Usually there’s a clear split between the qualities of the adapted screenplay roster and the original screenplay roster, but this year they seem to be fairly evenly split. What interests me is that this year the adapted screenplays seem to be passion projects to a greater degree than the original roster. Also, while some of these are based on fairly popular works, none of them are adaptations of properties that were household names before they were turned into films.
- Anomalisa: The status of Charlie Kaufman’s Anomolisa as an adapted screenplay is interesting in that it’s actually based on a “sound play” that Kaufman himself wrote and put on in collaboration with Carter Burwell in which the same voice cast used in the film would sit on chairs in front of the audience and read their lines while accompanied by an orchestra and foley artists. I’m not sure how different the puppet version is from the original, but whatever form it takes it’s a fascinating piece of writing.

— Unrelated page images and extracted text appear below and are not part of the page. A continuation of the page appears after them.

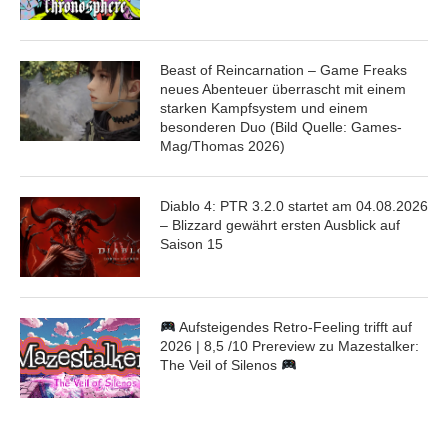
Beast of Reincarnation – Game Freaks
neues Abenteuer überrascht mit einem
starken Kampfsystem und einem
besonderen Duo (Bild Quelle: Games-
Mag/Thomas 2026)
Diablo 4: PTR 3.2.0 startet am 04.08.2026
– Blizzard gewährt ersten Ausblick auf
Saison 15
Aufsteigendes Retro-Feeling trifft auf
2026 | 8,5 /10 Prereview zu Mazestalker:
The Veil of Silenos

- Carol: Carol was based on a novel called “The Price of Salt” by Patricia Highsmith and its screenplay was written by a playwright named Phyllis Nagy who had not previously written a produced theatrical film. Nagy actually knew Highsmith before her death in 1995 and had been developing this project for well over a decade before it was finally made and you can tell she had thought out every last interaction and line and the attention to detail is palpable.
- The Martian: Drew Goddard is quickly becoming a major force in Hollywood after working on a number of hit TV shows and getting writing credits on a number of cool movie projects. He’s now hit a new level of prestige after writing the feel-good screenplay for Ridley Scott’s The Martian. This adaptation retains the sense of humor and scientific interest of Andy Weir’s bestselling novel and finds ways to keep the film moving along at a good clip and make all of the characters interesting and likable.
- Phoenix: Phoenix took an interesting journey to being a film in 2015 as it is based on a somewhat obscure novel called “Return from the Ashes” by a French novelist named Hubert Monteilhet which J. Lee Thompson actually made into a now mostly forgotten 1965 film under that original title. Both the original novel and that earlier adaptation were set in Paris, but this new adaptation moves the action to Berlin, adding a whole new thematic layer in which the Jewish victims must decide if it’s possible to forgive their home country for what they’ve gone through.
- Room: Emma Donoghue is an Irish novelist who now lives and works in Canada. Her 2010 novel Room became her biggest success to date and when there were overtures to turn it into a film she opted to adapt the novel to the screen herself. The film’s screenplay walks a very fine tightrope and very subtly shifts perspectives over the course of the film in order to make it work and also manages to make material that easily could have come off as corny and somehow makes it work.